EXERCISE BRIEF: Without including any images, repeat the data exactly.

--- DATASET SECTION ---

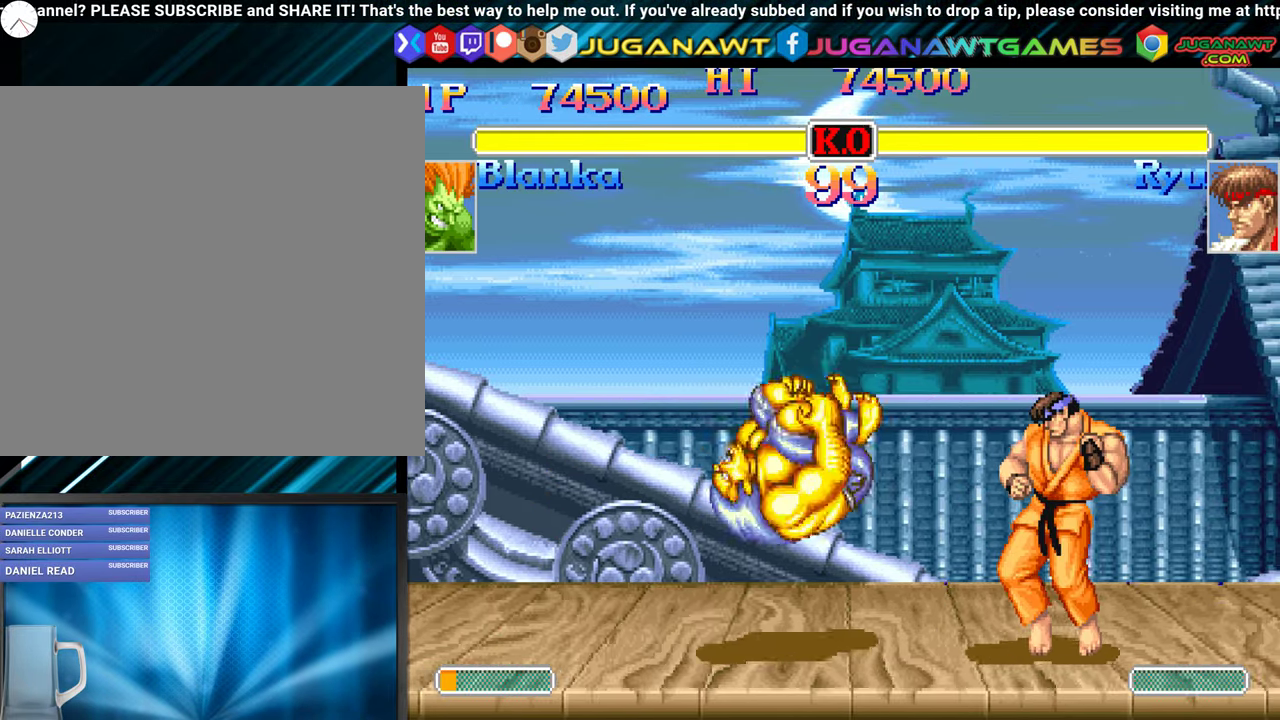
{"buttons": ["DPAD_LEFT"], "events": []}
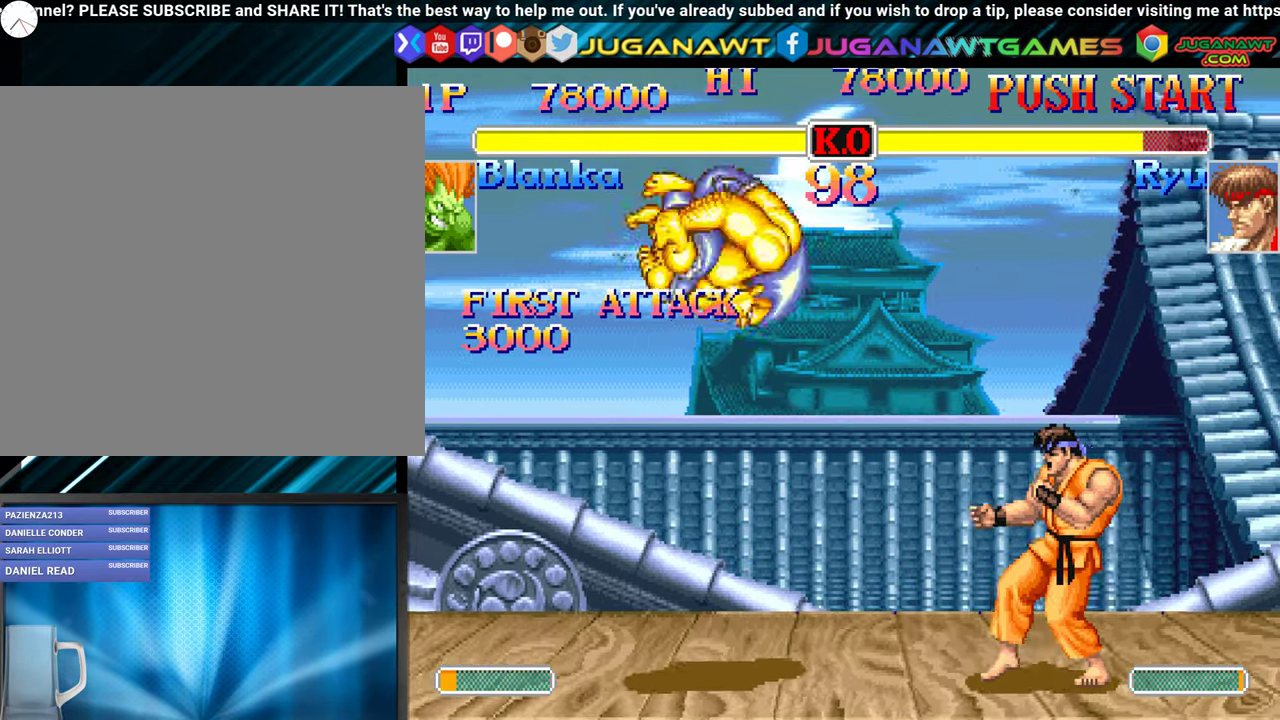
{"buttons": ["Y", "DPAD_RIGHT"], "events": [[400, "DPAD_LEFT", "up"], [400, "DPAD_RIGHT", "down"], [433, "Y", "down"]]}
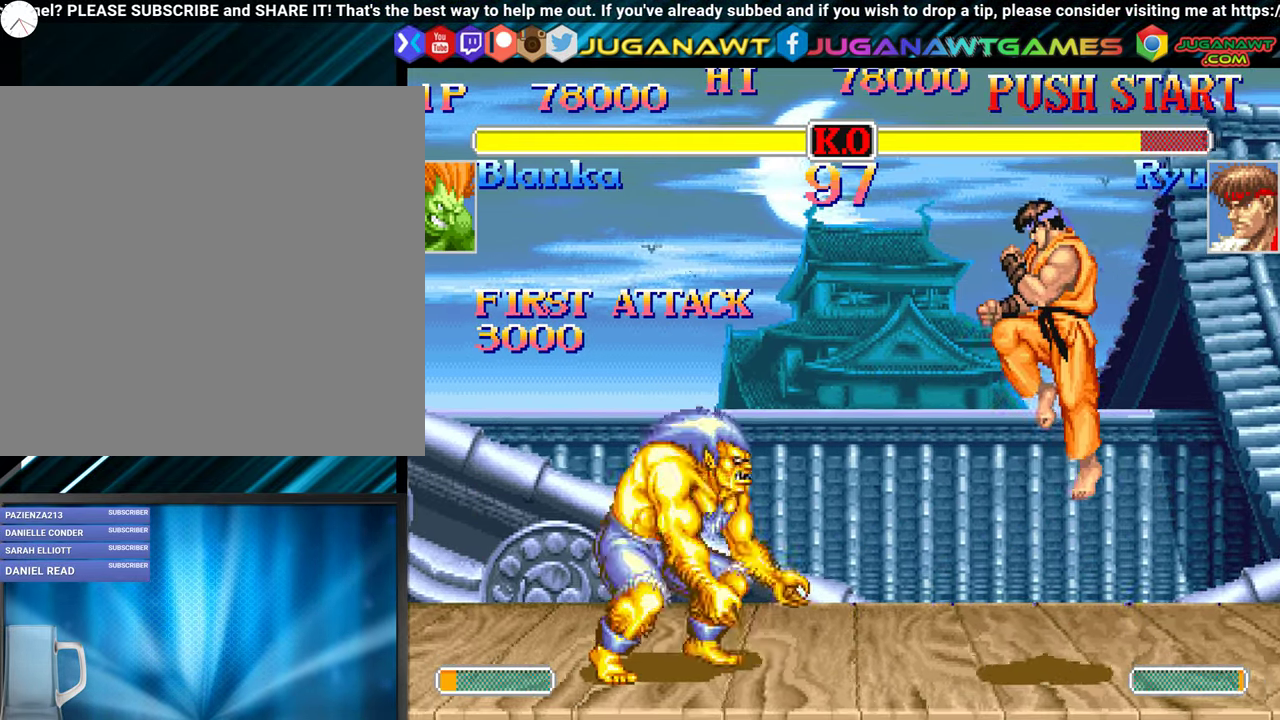
{"buttons": ["DPAD_RIGHT"], "events": [[17, "DPAD_RIGHT", "up"], [33, "Y", "up"], [50, "DPAD_LEFT", "down"], [417, "DPAD_LEFT", "up"], [433, "DPAD_RIGHT", "down"]]}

---

SOLUTION BELOW:
{"buttons": ["DPAD_LEFT"], "events": []}
{"buttons": ["Y", "DPAD_RIGHT"], "events": [[400, "DPAD_LEFT", "up"], [400, "DPAD_RIGHT", "down"], [433, "Y", "down"]]}
{"buttons": ["DPAD_RIGHT"], "events": [[17, "DPAD_RIGHT", "up"], [33, "Y", "up"], [50, "DPAD_LEFT", "down"], [417, "DPAD_LEFT", "up"], [433, "DPAD_RIGHT", "down"]]}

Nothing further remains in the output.